В эпиграфе к роману о жене царя Давида вы написали, что это первая повесть, которую вы услышали, но на самом деле вы в своем романе рассказываете совершенно другую историю: это царь Давид в старости. Почему вы вдруг с этой сточки зрения смотрите на библейский сюжет?

Про старость Давида рассказывала моя бабушка. По-моему, я не слишком далеко ушел от этого сюжета. Когда я писал роман, я старался не раскрывать Библию и не сверяться с ее текстом. Мне хотелось следовать образу Давида, какой он есть в устной традиции. Но в то же время, когда я писал эту книгу, я был мужчиной в полном расцвете сил, мне было лет 35. Я знал о любви все, что известно взрослому мужчине. Я начал понимать, что означает старость. Конечно же, мой собственный опыт, мое знание жизни тоже вплетались в рассказ.

Торгни, а учитывали ли вы литературную традицию переложения библейских сюжетов? Напримец вы упоминаете Томаса Манна — «Иосиф и его братья», скажем. Или другой роман известного еврейского писателя Жаботинского «Самсон Назорей». Или литературная традиция вами не учитывалась при написании романа?

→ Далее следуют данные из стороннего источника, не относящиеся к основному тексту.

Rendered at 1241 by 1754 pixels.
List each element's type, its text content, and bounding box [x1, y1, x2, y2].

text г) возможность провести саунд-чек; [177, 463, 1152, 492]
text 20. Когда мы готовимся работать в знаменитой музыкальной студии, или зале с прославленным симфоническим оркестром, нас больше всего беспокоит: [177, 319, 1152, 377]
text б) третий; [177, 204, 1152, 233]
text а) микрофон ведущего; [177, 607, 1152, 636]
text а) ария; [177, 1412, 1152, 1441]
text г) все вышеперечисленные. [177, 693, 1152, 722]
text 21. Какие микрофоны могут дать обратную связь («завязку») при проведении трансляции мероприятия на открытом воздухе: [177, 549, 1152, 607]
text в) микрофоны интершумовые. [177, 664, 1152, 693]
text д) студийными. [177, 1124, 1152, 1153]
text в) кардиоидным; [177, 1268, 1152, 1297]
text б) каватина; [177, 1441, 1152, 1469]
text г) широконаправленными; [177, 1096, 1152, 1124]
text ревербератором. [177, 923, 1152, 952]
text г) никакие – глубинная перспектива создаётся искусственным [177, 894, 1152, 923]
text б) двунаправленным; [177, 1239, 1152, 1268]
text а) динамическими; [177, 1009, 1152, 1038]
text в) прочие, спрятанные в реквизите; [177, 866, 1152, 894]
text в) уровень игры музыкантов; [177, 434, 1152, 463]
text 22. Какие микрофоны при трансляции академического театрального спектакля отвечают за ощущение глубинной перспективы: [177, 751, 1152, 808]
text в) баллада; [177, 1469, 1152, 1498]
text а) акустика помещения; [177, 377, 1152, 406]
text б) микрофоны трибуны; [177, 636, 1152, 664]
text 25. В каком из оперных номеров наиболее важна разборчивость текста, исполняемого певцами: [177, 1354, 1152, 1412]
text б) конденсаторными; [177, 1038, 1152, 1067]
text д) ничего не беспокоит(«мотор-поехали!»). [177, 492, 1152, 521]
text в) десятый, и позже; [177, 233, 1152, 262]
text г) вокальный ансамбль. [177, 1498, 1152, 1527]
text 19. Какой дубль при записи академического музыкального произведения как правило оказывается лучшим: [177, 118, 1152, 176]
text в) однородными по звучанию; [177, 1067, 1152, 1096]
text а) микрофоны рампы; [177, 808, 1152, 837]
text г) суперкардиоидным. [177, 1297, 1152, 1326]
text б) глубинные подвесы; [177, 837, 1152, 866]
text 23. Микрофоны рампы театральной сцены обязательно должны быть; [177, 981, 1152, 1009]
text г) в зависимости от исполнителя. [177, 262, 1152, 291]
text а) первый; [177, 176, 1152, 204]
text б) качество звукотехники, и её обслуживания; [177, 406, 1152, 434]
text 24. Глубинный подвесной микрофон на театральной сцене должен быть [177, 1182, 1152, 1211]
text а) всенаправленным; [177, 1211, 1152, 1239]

Существует несколько традиций обработки Священного Писания. В то время, когда я писал «Вирсавию», я еще не читал «Иосиф и его братья». Я знал, что такой роман есть, но не читал его. Я не углублялся в эти традиции. Наверное, причина в том, что в то время я серьезно изучал теологию. Я как раз был на пути к католической церкви, несколько лет изучал богословие в университете Упсалы. Это сыграло большую роль, чем литературная традиция.

Вопрос, который много раз фигурирует в этой книге: каков Господь? Каков Бог? Этот вопрос уходит корнями к Фоме Аквинскому, а не к писателям-беллетристам. Возможно, к Франциску.

Вы думали стать священником в молодости?

В юности я все время болел, у меня не было мыслей о том, кем я буду во взрослой жизни. Когда я стал выздоравливать, мать сказала, ей хотелось бы, чтобы я стал юристом, но сам я об этом не думал. Потом — скорее, это вышло случайно — я получил педагогическое образование. Но вообще-то я никогда не думал о том, кем стану в будущем. Мой дедушка, который был необычайно консервативен и тяготел к реакционным взглядам, хотел, чтобы я был пастором. Но я не воспринимал эту мысль всерьез.

Как вы думаете, в каком-то смысле символично, что сейчас вы занимаете дом, где когда-то жил священник?

Это уже второй пасторский дом, в котором я живу. Мне нравится в пасторских домах. Это связано вот с чем: такие дома обычно очень добротно построены, в них высокие потолки, есть место для книг и картин. Так что я живу здесь по практическим соображениям.

Во многих ваших романах: и в «Пути змея на скале», и в «Шмелином меде», отчасти и в «Вирсавии» — присутствует мрачная, тяжелая старость. Откуда эта тема в вашем творчестве?